§ **O que se pede**
Transcreva sem alterações todo o texto dos dados a seguir, omitindo as imagens.

──────

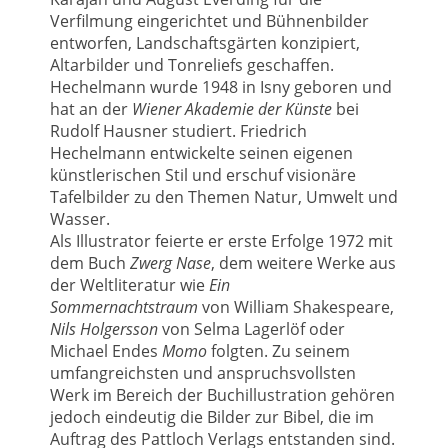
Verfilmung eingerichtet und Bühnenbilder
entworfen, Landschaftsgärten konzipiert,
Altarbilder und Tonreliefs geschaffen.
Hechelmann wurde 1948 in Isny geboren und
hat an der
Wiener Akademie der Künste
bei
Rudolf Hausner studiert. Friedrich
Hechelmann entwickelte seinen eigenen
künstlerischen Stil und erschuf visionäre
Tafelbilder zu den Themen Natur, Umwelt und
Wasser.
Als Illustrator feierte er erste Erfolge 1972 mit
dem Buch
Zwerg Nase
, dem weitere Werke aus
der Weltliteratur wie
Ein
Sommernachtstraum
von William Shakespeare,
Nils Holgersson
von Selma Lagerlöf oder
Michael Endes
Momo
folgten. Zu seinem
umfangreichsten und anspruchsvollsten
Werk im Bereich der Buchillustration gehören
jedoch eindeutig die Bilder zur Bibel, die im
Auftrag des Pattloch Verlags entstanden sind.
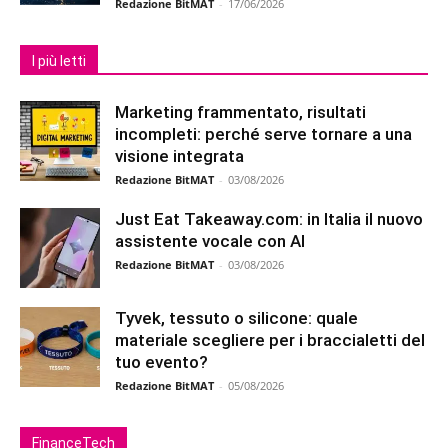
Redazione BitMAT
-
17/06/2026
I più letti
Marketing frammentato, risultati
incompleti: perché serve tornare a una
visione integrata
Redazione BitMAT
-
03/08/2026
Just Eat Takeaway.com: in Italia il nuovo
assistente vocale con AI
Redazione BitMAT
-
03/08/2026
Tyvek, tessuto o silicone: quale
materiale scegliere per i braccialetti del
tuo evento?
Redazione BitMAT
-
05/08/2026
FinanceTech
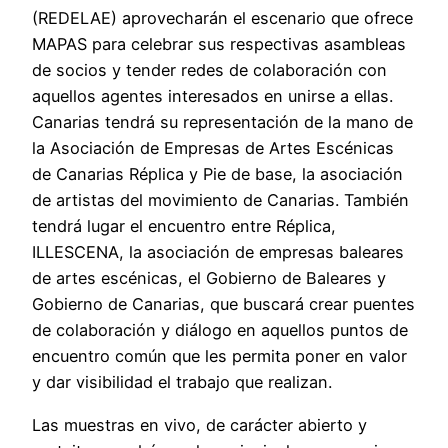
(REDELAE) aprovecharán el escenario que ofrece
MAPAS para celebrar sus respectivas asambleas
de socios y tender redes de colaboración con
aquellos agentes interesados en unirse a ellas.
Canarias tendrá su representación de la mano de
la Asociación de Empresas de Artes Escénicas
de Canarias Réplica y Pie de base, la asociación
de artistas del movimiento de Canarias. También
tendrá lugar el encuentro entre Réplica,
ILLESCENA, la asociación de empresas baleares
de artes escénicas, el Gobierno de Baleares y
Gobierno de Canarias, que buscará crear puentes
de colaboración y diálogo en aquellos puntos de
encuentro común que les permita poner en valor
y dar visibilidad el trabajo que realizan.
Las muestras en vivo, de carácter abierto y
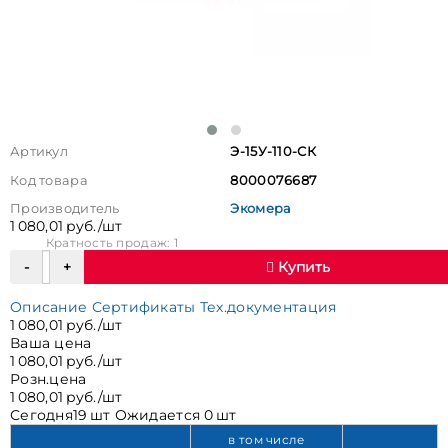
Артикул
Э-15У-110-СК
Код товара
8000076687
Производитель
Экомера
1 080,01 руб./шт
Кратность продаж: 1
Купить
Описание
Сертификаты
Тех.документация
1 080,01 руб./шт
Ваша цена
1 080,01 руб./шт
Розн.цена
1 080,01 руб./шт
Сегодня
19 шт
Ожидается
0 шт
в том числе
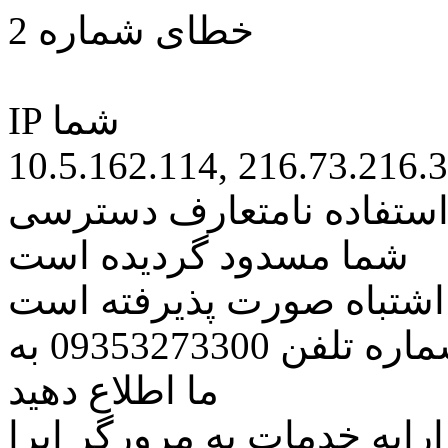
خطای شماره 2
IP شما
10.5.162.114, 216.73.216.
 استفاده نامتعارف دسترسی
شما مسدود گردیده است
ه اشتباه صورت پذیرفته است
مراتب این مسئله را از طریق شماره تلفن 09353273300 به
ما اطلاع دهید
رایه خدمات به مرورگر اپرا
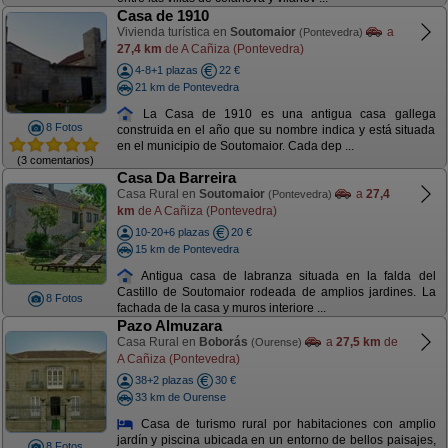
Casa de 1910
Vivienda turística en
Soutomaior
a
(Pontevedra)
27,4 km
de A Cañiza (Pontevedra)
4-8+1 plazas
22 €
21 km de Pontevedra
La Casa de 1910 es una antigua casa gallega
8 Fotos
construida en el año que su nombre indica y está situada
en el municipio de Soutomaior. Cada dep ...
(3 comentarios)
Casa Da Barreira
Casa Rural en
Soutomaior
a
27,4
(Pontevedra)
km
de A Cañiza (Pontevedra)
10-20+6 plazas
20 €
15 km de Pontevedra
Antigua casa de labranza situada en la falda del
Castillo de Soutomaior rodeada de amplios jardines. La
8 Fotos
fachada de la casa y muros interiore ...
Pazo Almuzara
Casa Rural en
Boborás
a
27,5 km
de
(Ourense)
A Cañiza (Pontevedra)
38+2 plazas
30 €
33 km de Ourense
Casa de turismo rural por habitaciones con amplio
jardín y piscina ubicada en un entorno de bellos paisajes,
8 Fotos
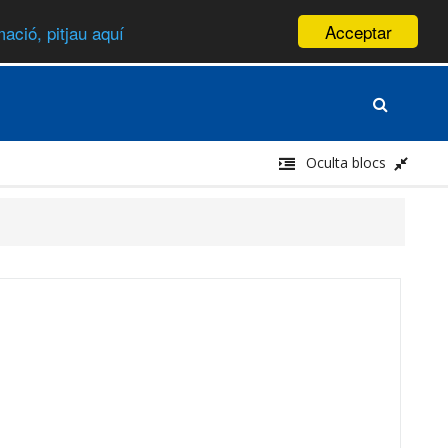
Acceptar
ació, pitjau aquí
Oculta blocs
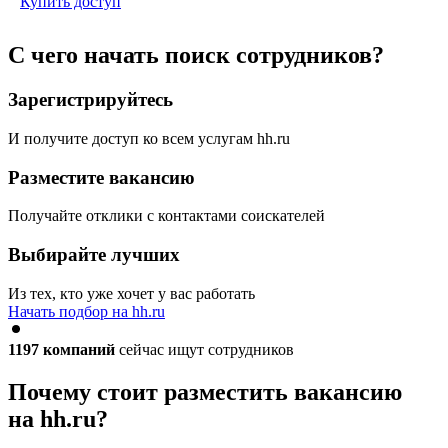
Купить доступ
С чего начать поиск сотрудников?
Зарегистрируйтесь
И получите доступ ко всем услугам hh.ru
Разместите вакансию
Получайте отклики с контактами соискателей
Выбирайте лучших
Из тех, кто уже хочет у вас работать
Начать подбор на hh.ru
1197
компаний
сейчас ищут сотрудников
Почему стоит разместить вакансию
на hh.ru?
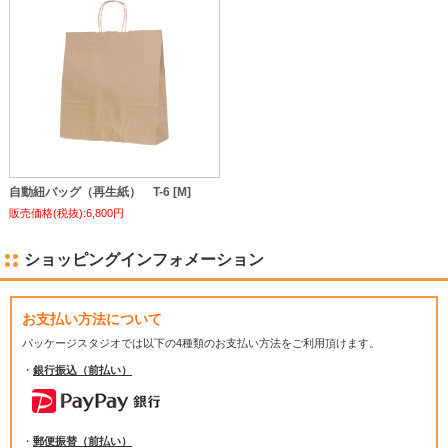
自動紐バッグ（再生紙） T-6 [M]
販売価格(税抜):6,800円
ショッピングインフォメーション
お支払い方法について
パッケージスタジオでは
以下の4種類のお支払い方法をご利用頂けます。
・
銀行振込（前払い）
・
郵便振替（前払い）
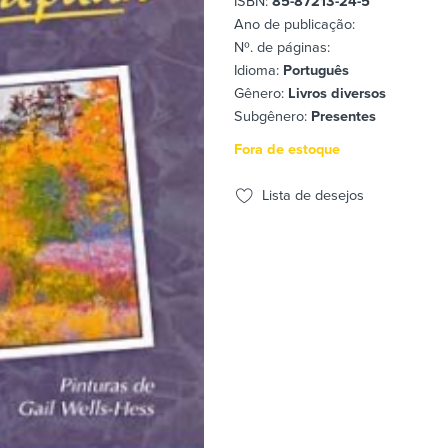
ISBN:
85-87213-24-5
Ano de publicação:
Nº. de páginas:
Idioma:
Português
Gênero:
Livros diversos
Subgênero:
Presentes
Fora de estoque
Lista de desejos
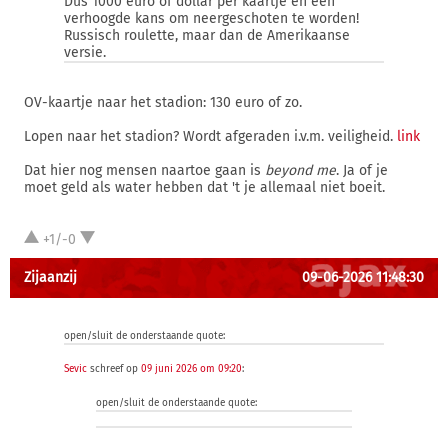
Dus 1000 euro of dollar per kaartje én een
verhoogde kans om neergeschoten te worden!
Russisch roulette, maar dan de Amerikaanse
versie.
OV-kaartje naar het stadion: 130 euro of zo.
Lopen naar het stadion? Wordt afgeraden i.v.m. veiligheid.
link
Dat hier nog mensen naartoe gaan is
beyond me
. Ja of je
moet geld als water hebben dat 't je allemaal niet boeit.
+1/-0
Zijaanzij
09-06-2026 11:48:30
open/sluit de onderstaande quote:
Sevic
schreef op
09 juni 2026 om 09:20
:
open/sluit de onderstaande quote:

──────

§ **Resolução**
Verfilmung eingerichtet und Bühnenbilder
entworfen, Landschaftsgärten konzipiert,
Altarbilder und Tonreliefs geschaffen.
Hechelmann wurde 1948 in Isny geboren und
hat an der
Wiener Akademie der Künste
bei
Rudolf Hausner studiert. Friedrich
Hechelmann entwickelte seinen eigenen
künstlerischen Stil und erschuf visionäre
Tafelbilder zu den Themen Natur, Umwelt und
Wasser.
Als Illustrator feierte er erste Erfolge 1972 mit
dem Buch
Zwerg Nase
, dem weitere Werke aus
der Weltliteratur wie
Ein
Sommernachtstraum
von William Shakespeare,
Nils Holgersson
von Selma Lagerlöf oder
Michael Endes
Momo
folgten. Zu seinem
umfangreichsten und anspruchsvollsten
Werk im Bereich der Buchillustration gehören
jedoch eindeutig die Bilder zur Bibel, die im
Auftrag des Pattloch Verlags entstanden sind.
Redazione BitMAT
-
17/06/2026
I più letti
Marketing frammentato, risultati
incompleti: perché serve tornare a una
visione integrata
Redazione BitMAT
-
03/08/2026
Just Eat Takeaway.com: in Italia il nuovo
assistente vocale con AI
Redazione BitMAT
-
03/08/2026
Tyvek, tessuto o silicone: quale
materiale scegliere per i braccialetti del
tuo evento?
Redazione BitMAT
-
05/08/2026
FinanceTech
(REDELAE) aprovecharán el escenario que ofrece
MAPAS para celebrar sus respectivas asambleas
de socios y tender redes de colaboración con
aquellos agentes interesados en unirse a ellas.
Canarias tendrá su representación de la mano de
la Asociación de Empresas de Artes Escénicas
de Canarias Réplica y Pie de base, la asociación
de artistas del movimiento de Canarias. También
tendrá lugar el encuentro entre Réplica,
ILLESCENA, la asociación de empresas baleares
de artes escénicas, el Gobierno de Baleares y
Gobierno de Canarias, que buscará crear puentes
de colaboración y diálogo en aquellos puntos de
encuentro común que les permita poner en valor
y dar visibilidad el trabajo que realizan.
Las muestras en vivo, de carácter abierto y
Артикул
Э-15У-110-СК
Код товара
8000076687
Производитель
Экомера
1 080,01 руб./шт
Кратность продаж: 1
Купить
Описание
Сертификаты
Тех.документация
1 080,01 руб./шт
Ваша цена
1 080,01 руб./шт
Розн.цена
1 080,01 руб./шт
Сегодня
19 шт
Ожидается
0 шт
в том числе
خطای شماره 2
IP شما
10.5.162.114, 216.73.216.
 استفاده نامتعارف دسترسی
شما مسدود گردیده است
ه اشتباه صورت پذیرفته است
مراتب این مسئله را از طریق شماره تلفن 09353273300 به
ما اطلاع دهید
رایه خدمات به مرورگر اپرا
Casa de 1910
Vivienda turística en
Soutomaior
a
(Pontevedra)
27,4 km
de A Cañiza (Pontevedra)
4-8+1 plazas
22 €
21 km de Pontevedra
La Casa de 1910 es una antigua casa gallega
8 Fotos
construida en el año que su nombre indica y está situada
en el municipio de Soutomaior. Cada dep ...
(3 comentarios)
Casa Da Barreira
Casa Rural en
Soutomaior
a
27,4
(Pontevedra)
km
de A Cañiza (Pontevedra)
10-20+6 plazas
20 €
15 km de Pontevedra
Antigua casa de labranza situada en la falda del
Castillo de Soutomaior rodeada de amplios jardines. La
8 Fotos
fachada de la casa y muros interiore ...
Pazo Almuzara
Casa Rural en
Boborás
a
27,5 km
de
(Ourense)
A Cañiza (Pontevedra)
38+2 plazas
30 €
33 km de Ourense
Casa de turismo rural por habitaciones con amplio
jardín y piscina ubicada en un entorno de bellos paisajes,
8 Fotos
Acceptar
ació, pitjau aquí
Oculta blocs
Купить доступ
С чего начать поиск сотрудников?
Зарегистрируйтесь
И получите доступ ко всем услугам hh.ru
Разместите вакансию
Получайте отклики с контактами соискателей
Выбирайте лучших
Из тех, кто уже хочет у вас работать
Начать подбор на hh.ru
1197
компаний
сейчас ищут сотрудников
Почему стоит разместить вакансию
на hh.ru?
自動紐バッグ（再生紙） T-6 [M]
販売価格(税抜):6,800円
ショッピングインフォメーション
お支払い方法について
パッケージスタジオでは
以下の4種類のお支払い方法をご利用頂けます。
・
銀行振込（前払い）
・
郵便振替（前払い）
ISBN:
85-87213-24-5
Ano de publicação:
Nº. de páginas:
Idioma:
Português
Gênero:
Livros diversos
Subgênero:
Presentes
Fora de estoque
Lista de desejos
Dus 1000 euro of dollar per kaartje én een
verhoogde kans om neergeschoten te worden!
Russisch roulette, maar dan de Amerikaanse
versie.
OV-kaartje naar het stadion: 130 euro of zo.
Lopen naar het stadion? Wordt afgeraden i.v.m. veiligheid.
link
Dat hier nog mensen naartoe gaan is
beyond me
. Ja of je
moet geld als water hebben dat 't je allemaal niet boeit.
+1/-0
Zijaanzij
09-06-2026 11:48:30
open/sluit de onderstaande quote:
Sevic
schreef op
09 juni 2026 om 09:20
:
open/sluit de onderstaande quote:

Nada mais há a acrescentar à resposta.